De son côté, l’Espagne a dit vouloir appuyer le redressement postpandémie des communautés autochtones sur la base du respect des droits humains et de l’environnement, en garantissant notamment l’accès à la santé, à l’eau et l’assainissement et à la justice.
Les Philippines ont vanté la mise en place dans son pays d’un cadre juridique favorable à la protection des autochtones qui représentent 15% de la population nationale. Des programmes d’éducation inclusifs tenant compte des réalités linguistiques et culturelles ont été mis sur pied ainsi que des programmes valorisant les connaissances traditionnelles pour renforcer la résilience face aux catastrophes naturelles.
Si le Paraguay s’est vanté d’être devenu le deuxième pays d’Amérique latine à avoir mis en place un plan national pour les populations autochtones, un membre d’une association des droits humains de la Colombie a regretté l’insuffisance de volonté des gouvernements pour respecter le principe du consentement libre et éclairé dans leurs activités économiques. Les deux délégations ont reconnu que beaucoup restait à faire pour mettre en œuvre, à l’échelle du système des Nations Unies, le plan d’action visant à garantir l’unité des efforts déployés pour réaliser les objectifs définis dans la Déclaration des Nations Unies sur les droits des peuples autochtones.

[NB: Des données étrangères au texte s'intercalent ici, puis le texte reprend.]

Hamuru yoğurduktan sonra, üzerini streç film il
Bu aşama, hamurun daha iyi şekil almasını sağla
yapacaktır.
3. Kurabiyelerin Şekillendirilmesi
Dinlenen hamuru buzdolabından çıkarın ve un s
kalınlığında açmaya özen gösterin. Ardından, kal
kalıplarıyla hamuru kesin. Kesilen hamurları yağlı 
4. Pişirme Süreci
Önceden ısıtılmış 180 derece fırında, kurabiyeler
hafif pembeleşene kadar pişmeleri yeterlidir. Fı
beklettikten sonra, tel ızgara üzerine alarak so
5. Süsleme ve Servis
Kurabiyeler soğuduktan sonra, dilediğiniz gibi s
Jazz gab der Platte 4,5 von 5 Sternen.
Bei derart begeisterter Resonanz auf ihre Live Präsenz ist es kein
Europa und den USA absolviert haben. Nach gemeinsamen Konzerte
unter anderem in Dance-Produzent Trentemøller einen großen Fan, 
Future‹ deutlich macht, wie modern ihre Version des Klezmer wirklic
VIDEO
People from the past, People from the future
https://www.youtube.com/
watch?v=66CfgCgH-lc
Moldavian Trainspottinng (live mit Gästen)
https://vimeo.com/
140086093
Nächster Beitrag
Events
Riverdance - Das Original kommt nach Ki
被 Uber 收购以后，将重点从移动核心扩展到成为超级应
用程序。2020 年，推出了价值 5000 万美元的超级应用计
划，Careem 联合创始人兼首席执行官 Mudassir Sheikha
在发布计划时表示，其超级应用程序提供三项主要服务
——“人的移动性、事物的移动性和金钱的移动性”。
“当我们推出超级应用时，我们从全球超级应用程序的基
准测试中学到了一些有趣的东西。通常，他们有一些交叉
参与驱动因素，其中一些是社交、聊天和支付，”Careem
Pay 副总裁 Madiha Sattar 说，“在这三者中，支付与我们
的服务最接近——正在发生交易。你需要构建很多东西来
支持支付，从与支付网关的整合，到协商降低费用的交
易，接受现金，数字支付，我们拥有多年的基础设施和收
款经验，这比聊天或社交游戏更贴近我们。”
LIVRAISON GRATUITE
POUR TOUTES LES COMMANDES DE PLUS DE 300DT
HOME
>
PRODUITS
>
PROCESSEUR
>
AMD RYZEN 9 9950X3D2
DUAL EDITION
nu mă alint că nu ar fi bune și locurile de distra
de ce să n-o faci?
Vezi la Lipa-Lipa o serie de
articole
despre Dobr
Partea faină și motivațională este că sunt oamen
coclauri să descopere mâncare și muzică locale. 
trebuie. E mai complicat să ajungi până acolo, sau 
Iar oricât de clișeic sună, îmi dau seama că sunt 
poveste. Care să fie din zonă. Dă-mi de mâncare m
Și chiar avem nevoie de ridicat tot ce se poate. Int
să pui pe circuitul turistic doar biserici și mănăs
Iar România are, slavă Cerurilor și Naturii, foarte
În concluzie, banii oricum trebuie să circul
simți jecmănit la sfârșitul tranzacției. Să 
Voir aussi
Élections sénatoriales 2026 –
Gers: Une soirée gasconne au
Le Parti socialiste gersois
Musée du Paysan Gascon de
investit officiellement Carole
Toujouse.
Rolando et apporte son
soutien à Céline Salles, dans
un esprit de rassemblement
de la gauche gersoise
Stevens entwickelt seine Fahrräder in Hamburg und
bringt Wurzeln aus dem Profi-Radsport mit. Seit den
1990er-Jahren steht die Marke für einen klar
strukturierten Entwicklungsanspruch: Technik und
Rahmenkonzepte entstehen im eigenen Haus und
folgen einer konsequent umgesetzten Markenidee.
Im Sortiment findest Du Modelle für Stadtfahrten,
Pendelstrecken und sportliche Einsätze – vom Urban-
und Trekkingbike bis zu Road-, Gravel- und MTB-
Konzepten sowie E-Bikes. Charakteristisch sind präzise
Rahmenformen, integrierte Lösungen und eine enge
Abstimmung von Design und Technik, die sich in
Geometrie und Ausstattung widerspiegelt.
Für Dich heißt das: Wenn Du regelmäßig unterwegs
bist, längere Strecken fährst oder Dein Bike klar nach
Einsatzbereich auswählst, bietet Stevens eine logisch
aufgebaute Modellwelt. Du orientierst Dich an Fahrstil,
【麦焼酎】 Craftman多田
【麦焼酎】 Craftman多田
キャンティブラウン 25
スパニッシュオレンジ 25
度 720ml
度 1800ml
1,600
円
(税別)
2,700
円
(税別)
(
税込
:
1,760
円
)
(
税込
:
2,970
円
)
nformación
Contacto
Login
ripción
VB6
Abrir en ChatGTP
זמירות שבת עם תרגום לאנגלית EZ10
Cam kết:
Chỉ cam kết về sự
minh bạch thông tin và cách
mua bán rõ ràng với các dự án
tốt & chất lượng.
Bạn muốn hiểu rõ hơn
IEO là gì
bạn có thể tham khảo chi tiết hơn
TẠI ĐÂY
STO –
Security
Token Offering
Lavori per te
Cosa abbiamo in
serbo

Si le Panama a cité la création d’un Conseil national de développement des peuples autochtones, le Fonds de développement pour les peuples autochtones d’Amérique latine et des Caraïbes a souligné les initiatives de son organisation pour sauvegarder les langues autochtones. À ce sujet, l’Association des femmes peules autochtones du Tchad a appelé à promouvoir les langues, cultures, savoirs et connaissances traditionnels autochtones dans l’intérêt de l’adaptation aux changements climatiques. La représentante des Jummas du Bangladesh a appelé l’Instance à aider à mettre fin à l’assimilation des militants des droits des Jummas à des terroristes.
De son côté, la représentante de REIPON, qui fédère 40 petits peuples autochtones de la Fédération de Russie, s’est inquiétée que des personnes n’ayant aucun mandat s’expriment dans les instances au nom des peuples autochtones russes, avant de regretter une politisation contreproductive des débats concernant les autochtones. Réagissant à cette intervention, un représentant autochtone a demandé que le statut consultatif de REIPON auprès du Conseil économique et social des Nations Unies (ECOSOC) soit supprimé, affirmant que cette organisation soutient l’agression russe contre l’Ukraine.
L’Instance permanente reprendra ses travaux mardi 3 mai, à partir de 9 heures.